Today’s trolley has all four wheels that can spin around at will. This steering dexterity means that it is a lot easier to herd the trolleys and put them into their corral at the front of the store. As such, this benefits only one person: the trolley jockey. As such, this disadvantages only everyone else. Anyone who has tried to steer and turn a fully laden trolley will know that it takes a bit of effort to be able to manage the process – and that is just in the flats of the supermarket aisles.
Look, I actually like supermarket shopping. I like exploring and seeing what is out there. I like buying new things that my family might like to have, though my flights of shopping fancy usually turn out to be expensive forays into recycling. However, I cut down on the number of purchases I make outside of the big weekly shop simply because I don’t want to put up with a trolley that wasn’t designed for my needs.

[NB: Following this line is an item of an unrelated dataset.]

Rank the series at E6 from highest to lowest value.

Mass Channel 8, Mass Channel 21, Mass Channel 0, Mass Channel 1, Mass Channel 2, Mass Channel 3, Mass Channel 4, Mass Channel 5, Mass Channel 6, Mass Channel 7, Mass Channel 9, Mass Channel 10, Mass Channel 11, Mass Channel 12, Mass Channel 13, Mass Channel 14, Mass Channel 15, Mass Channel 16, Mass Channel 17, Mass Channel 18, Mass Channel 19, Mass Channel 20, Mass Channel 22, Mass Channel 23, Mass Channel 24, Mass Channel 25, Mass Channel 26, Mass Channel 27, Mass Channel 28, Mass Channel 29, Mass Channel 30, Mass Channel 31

Therein lies the object lesson: Successful retail businesses are all about the consumer and doing the little things right. Great retailers give you a reason to come back, a reason to stay longer when you are there and a reason to recommend them to your friends.
The Big Two supermarkets are not great retailers. They survive, and in the past have thrived, on the fact that they have a monopoly on possible locations. Woolworths in particular has for too long thought only of what is good for Woolworths and now they just don’t understand why their customers are abandoning them.
While Woolies mulls over those questions I’ll be doing my supplementary shops at Aldi, where they always give me a reason to come back, and at Costco where I like to take my friends and where they have trolleys with fixed rear wheels.